Bruno Marcos

12 de Febrero Era una tarde de invierno, un domingo, quizá de un febrero como este, sentados un tanto resacosos, como siempre, en el café del corrillo, uno de los sitios más interesantes de aquel entonces en la ciudad de la rana en la calavera, vimos salir del sótano a uno de los músicos de jazz, un hombre negro de casi dos metros, delgado, con un pequeño turbante de tela negra, más bien era un pañuelo anudado al cráneo. El Trol me comentó que tenía un nombre árabe pero que debía ser de Nueva Orleáns. Para mayor contraste recuerdo que se acercó a la barra y pidió un pincho de tortilla española. En eso me di cuenta de que, codo con codo, en la mesa de al lado, tenía a Julio Llamazares jugando una partida de ajedrez. Como hacía poco que yo había sacado un artículo sobre su poesía se lo comenté, bastante emocionado, al Trol que me retó a que le hablase. A cambio me ofrecía que él hablaría a una muchacha nórdica que por allí andaba. Venciendo mi natural retraimiento le hablé. Después de dos meses me escribió agradeciéndome el artículo que le parecía magníficamente escrito. El Trol habló a la muchacha nórdica, por unos segundos. A ella no le pareció mal, pero no tuvo más trascendencia.

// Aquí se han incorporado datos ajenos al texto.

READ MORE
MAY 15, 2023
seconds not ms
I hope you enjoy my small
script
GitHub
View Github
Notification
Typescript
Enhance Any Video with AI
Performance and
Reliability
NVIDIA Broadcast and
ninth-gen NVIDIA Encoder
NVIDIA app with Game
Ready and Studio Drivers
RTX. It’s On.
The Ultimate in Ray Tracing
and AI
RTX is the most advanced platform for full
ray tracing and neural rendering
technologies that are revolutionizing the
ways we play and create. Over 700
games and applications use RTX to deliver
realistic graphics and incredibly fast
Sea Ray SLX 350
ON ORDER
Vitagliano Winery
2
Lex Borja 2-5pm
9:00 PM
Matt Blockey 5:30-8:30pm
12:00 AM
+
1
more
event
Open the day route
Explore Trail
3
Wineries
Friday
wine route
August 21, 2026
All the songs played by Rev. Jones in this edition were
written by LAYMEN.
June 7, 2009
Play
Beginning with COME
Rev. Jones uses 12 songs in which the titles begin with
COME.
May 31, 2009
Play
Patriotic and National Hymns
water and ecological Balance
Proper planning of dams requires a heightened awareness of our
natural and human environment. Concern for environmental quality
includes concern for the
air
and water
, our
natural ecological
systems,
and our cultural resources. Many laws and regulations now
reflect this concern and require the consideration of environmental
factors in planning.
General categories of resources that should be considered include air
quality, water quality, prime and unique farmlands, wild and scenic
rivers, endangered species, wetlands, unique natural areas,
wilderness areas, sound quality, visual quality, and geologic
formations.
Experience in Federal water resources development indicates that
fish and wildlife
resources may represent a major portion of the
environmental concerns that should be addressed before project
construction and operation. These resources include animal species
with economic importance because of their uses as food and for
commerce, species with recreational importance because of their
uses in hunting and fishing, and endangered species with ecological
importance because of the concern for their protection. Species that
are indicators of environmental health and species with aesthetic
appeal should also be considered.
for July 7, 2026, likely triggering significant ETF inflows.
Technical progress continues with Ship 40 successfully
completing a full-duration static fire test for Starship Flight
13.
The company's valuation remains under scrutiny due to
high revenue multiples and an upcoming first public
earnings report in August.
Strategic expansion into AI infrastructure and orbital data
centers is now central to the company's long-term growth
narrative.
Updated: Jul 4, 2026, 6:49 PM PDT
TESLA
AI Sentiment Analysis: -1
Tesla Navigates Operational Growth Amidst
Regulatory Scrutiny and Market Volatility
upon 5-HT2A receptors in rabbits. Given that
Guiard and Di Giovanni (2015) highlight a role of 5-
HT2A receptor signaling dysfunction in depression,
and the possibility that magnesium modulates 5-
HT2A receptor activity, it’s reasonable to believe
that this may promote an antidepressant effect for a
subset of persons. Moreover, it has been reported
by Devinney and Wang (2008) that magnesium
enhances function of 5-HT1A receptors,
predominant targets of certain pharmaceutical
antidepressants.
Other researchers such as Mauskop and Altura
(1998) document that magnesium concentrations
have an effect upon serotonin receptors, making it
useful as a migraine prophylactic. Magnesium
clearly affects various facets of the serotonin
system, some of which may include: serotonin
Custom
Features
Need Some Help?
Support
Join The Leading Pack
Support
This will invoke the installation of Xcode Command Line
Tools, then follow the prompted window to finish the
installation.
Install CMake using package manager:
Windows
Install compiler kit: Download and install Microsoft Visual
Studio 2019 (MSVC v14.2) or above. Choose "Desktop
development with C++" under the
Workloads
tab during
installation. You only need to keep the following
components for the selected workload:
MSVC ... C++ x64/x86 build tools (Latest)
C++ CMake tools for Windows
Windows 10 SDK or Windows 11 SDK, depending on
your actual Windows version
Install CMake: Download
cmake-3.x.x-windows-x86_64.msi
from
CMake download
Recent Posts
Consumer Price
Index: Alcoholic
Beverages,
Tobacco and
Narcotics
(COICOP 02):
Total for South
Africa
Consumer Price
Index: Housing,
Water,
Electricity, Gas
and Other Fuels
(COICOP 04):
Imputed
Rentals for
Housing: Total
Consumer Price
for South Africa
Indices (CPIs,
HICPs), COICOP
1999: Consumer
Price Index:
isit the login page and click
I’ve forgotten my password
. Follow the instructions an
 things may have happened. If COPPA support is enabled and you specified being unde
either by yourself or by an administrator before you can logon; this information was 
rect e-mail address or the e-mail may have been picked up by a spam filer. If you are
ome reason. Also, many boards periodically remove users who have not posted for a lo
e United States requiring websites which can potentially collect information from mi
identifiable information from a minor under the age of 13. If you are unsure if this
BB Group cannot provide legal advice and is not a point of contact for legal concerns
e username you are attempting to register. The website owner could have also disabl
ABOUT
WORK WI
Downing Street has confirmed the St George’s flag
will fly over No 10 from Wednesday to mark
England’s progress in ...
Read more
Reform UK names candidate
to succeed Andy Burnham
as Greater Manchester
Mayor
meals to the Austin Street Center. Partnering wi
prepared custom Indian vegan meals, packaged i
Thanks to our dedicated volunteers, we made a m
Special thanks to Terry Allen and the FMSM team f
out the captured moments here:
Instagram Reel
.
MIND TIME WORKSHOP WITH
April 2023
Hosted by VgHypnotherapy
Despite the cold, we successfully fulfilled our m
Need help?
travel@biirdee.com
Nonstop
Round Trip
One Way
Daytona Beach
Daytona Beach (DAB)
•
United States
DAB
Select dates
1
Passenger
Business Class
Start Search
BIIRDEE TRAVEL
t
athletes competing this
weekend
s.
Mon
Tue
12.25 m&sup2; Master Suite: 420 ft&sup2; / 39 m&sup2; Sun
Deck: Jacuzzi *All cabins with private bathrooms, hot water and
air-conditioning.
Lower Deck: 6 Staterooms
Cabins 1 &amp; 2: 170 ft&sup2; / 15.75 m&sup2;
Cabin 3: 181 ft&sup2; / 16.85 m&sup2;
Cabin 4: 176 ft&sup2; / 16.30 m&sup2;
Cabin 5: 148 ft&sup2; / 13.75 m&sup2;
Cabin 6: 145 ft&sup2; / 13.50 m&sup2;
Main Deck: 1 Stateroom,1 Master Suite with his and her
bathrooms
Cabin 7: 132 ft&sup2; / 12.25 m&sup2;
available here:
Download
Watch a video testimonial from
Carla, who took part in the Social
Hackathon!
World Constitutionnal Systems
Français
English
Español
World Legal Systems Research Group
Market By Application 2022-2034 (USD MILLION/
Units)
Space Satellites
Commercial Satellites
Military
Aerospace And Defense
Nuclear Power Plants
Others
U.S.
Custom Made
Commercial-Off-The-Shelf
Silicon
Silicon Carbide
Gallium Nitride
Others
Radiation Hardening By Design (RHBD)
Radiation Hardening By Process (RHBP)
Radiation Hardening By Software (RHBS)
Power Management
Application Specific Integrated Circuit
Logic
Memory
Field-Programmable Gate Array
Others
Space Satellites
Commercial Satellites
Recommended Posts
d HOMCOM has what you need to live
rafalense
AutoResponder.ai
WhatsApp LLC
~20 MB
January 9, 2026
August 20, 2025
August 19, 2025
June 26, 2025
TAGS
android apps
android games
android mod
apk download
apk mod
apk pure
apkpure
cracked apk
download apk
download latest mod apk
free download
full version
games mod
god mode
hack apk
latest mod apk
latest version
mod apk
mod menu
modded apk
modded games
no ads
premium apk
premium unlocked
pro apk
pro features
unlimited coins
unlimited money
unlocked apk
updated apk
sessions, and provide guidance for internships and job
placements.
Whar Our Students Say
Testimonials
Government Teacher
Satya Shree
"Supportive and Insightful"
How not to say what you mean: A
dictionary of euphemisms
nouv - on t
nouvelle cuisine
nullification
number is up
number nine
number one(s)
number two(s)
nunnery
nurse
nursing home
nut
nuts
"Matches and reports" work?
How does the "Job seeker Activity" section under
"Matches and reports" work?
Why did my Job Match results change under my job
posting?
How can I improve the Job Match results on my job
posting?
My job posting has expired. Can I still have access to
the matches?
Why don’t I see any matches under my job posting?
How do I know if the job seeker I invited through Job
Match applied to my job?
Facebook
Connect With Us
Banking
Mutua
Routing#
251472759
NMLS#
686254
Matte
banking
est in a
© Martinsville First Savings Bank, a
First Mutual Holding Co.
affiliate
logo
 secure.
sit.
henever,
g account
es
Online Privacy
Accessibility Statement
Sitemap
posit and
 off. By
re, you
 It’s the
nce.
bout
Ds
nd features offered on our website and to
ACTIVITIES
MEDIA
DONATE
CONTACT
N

En toda nuestra adolescencia Julio Llamazares fue un personaje admirado, más siendo de nuestra ciudad, todos sabían de él aunque no leyeran libros. Ahora llega el del ovni (leo en una entrevista en e-norte) y arremete contra él, sólo porque, en el País, con toda razón, se mofó de la imbecilidad de que la terremoto -esa humorista sin gracia- fuera contratada para explicar los cuadros del ovni. Dice de Llamazares cosas que no se deberían decir de nadie, ni aunque fueran ciertas.